Acute exercise does not decrease liver fat in men with overweight or NAFLD

Abstract

Elevated hepatic lipid content (IntraHepatic Lipid, IHL) increases the risk of metabolic complications. Although prolonged exercise training lowers IHL, it is unknown if acute exercise has the same effect. Furthermore, hepatic ATP content may be related to insulin resistance and IHL. We aimed to investigate if acute exercise leads to changes in IHL and whether this is accompanied by changes in hepatic ATP. Twenty-one men (age 54.8 ± 7.2 years, BMI 29.7 ± 2.2 kg/m(2)) performed a 2 h cycling protocol, once while staying fasted and once while ingesting glucose. IHL was determined at baseline, 30 min post-exercise and 4 h post-exercise. Additionally ATP/Total P ratio was measured at baseline and 4 h post-exercise. Compared with baseline values we did not observe any statistically significant changes in IHL within 30 min post-exercise in neither the fasted nor the glucose-supplemented condition. However, IHL was elevated 4 h post-exercise compared with baseline in the fasted condition (from 8.3 ± 1.8 to 8.7 ± 1.8%, p = 0.010), an effect that was blunted by glucose supplementation (from 8.3 ± 1.9 to 8.3 ± 1.9%, p = 0.789). Acute exercise does not decrease liver fat in overweight middle-aged men. Moreover, IHL increased 4 h post-exercise in the fasted condition, an increase that was absent in the glucose-supplemented condition.

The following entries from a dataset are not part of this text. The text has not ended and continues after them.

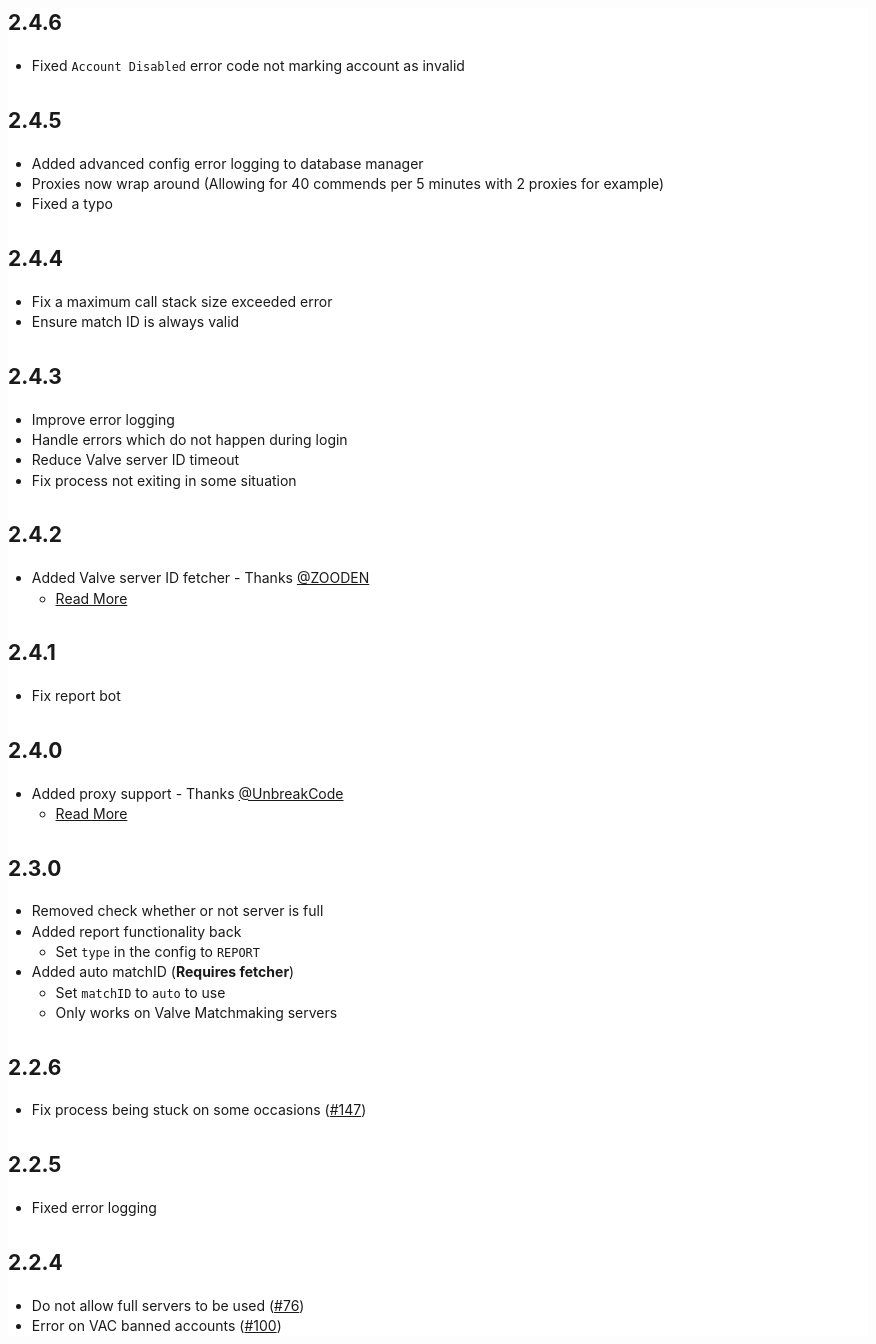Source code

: ## 2.4.6
- Fixed `Account Disabled` error code not marking account as invalid

## 2.4.5
- Added advanced config error logging to database manager
- Proxies now wrap around (Allowing for 40 commends per 5 minutes with 2 proxies for example)
- Fixed a typo

## 2.4.4
- Fix a maximum call stack size exceeded error
- Ensure match ID is always valid

## 2.4.3
- Improve error logging
- Handle errors which do not happen during login
- Reduce Valve server ID timeout
- Fix process not exiting in some situation

## 2.4.2
- Added Valve server ID fetcher - Thanks [@ZOODEN](http://github.com/ZOODEN)
  - [Read More](./README.md#server-id--match-id)

## 2.4.1
- Fix report bot

## 2.4.0
- Added proxy support - Thanks [@UnbreakCode](http://github.com/UnbreakCode)
  - [Read More](./README.md#proxies)

## 2.3.0
- Removed check whether or not server is full
- Added report functionality back
  - Set `type` in the config to `REPORT`
- Added auto matchID (**Requires fetcher**)
  - Set `matchID` to `auto` to use
  - Only works on Valve Matchmaking servers

## 2.2.6
- Fix process being stuck on some occasions ([#147](https://github.com/BeepIsla/csgo-commend-bot/issues/147))

## 2.2.5
- Fixed error logging

## 2.2.4
- Do not allow full servers to be used ([#76](https://github.com/BeepIsla/csgo-commend-bot/issues/76))
- Error on VAC banned accounts ([#100](https://github.com/BeepIsla/csgo-commend-bot/issues/100))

These data suggest that a single bout of exercise may not be able to lower IHL.

Figure 1. Hepatic lipid content at baseline for each individual subject given as percentage (w/w) of fat relative to wet tissue, n = 18.

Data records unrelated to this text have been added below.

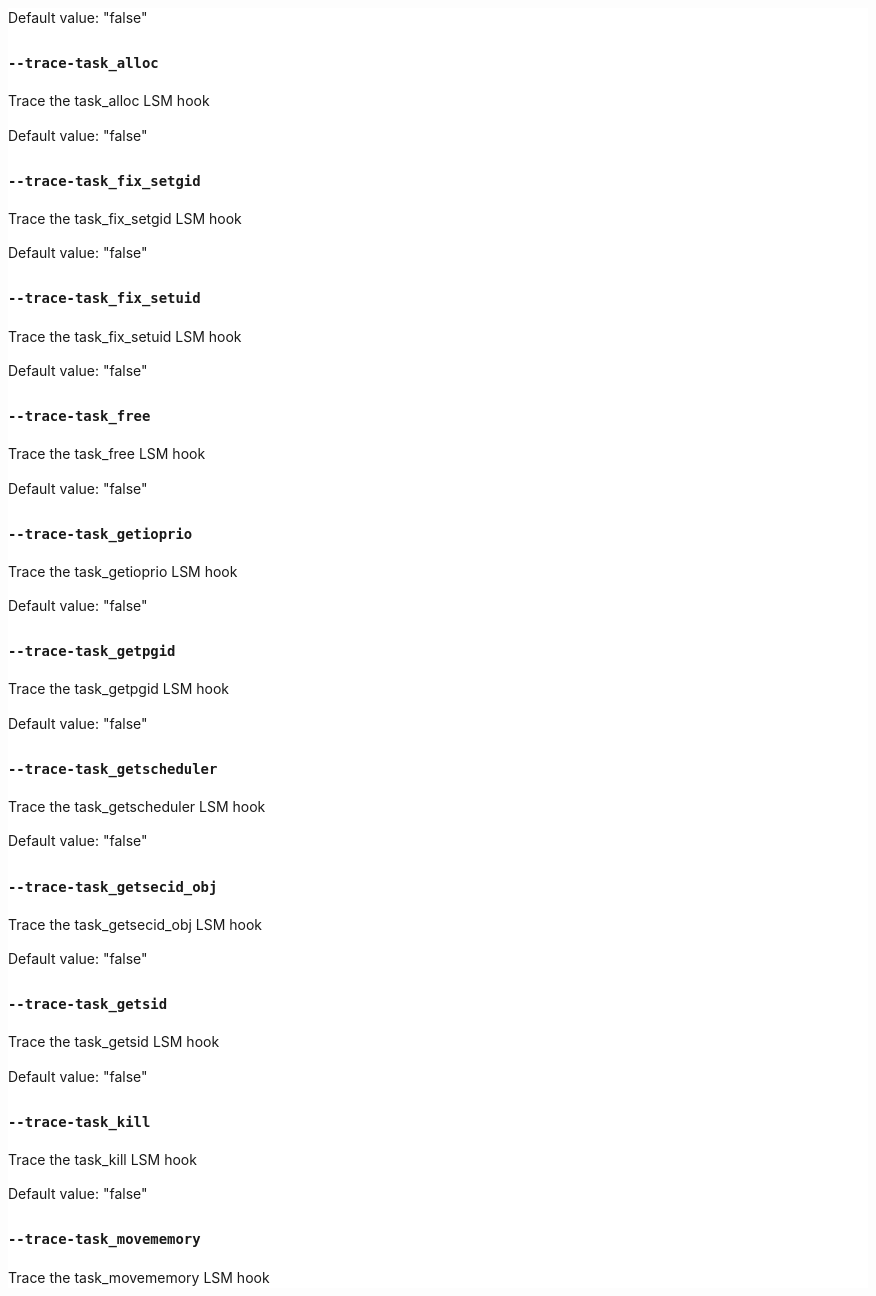 Default value: "false"

### `--trace-task_alloc`
Trace the task_alloc LSM hook

Default value: "false"

### `--trace-task_fix_setgid`
Trace the task_fix_setgid LSM hook

Default value: "false"

### `--trace-task_fix_setuid`
Trace the task_fix_setuid LSM hook

Default value: "false"

### `--trace-task_free`
Trace the task_free LSM hook

Default value: "false"

### `--trace-task_getioprio`
Trace the task_getioprio LSM hook

Default value: "false"

### `--trace-task_getpgid`
Trace the task_getpgid LSM hook

Default value: "false"

### `--trace-task_getscheduler`
Trace the task_getscheduler LSM hook

Default value: "false"

### `--trace-task_getsecid_obj`
Trace the task_getsecid_obj LSM hook

Default value: "false"

### `--trace-task_getsid`
Trace the task_getsid LSM hook

Default value: "false"

### `--trace-task_kill`
Trace the task_kill LSM hook

Default value: "false"

### `--trace-task_movememory`
Trace the task_movememory LSM hook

Figure 2. (a) Respiratory quotient during and after 2 h of cycling at 50% of maximal power output (Wmax) (n = 17) and plasma concentrations of (b) free fatty acids (FFA), (c) glucose, (d) and triglycerides (TG), with (open square) and without (filled square) glucose supplementation.

* p < 0.05 compared with glucose-supplemented condition. # p < 0.05 compared with baseline (t = −60). Data are mean ± SE.

Figure 3. (a) Hepatic lipid content within 30 min after cessation of exercise (30 min post-exercise) and 4 h post-exercise, (because the subjects had a wide variety of liver fat content data was normalized to baseline values), n = 18, and (b) delta (Δ) IHL between baseline and 4 h post-exercise in the fasted condition in subjects with low (<5.6%) and high (>5.6%) liver fat content * p < 0.05.

Data are mean ± SE.

Figure 4. Hepatic ATP/Total P ratio (the relative amount of total phosphorous in the liver) at baseline and 4 h post-exercise as (a) group average and individual data with (b) and without (c) glucose supplementation.

In the fasted condition (without glucose-supplementation) it was a trend to a lower hepatic ATP/Total P ratio 4 h post-exercise compared with baseline.

Figure 5. The experimental design of the study.

All subjects performed the protocol twice, one time in the fasted state consuming water and one time with glucose supplementation. MRS: hepatic magnetic resonance spectroscopy.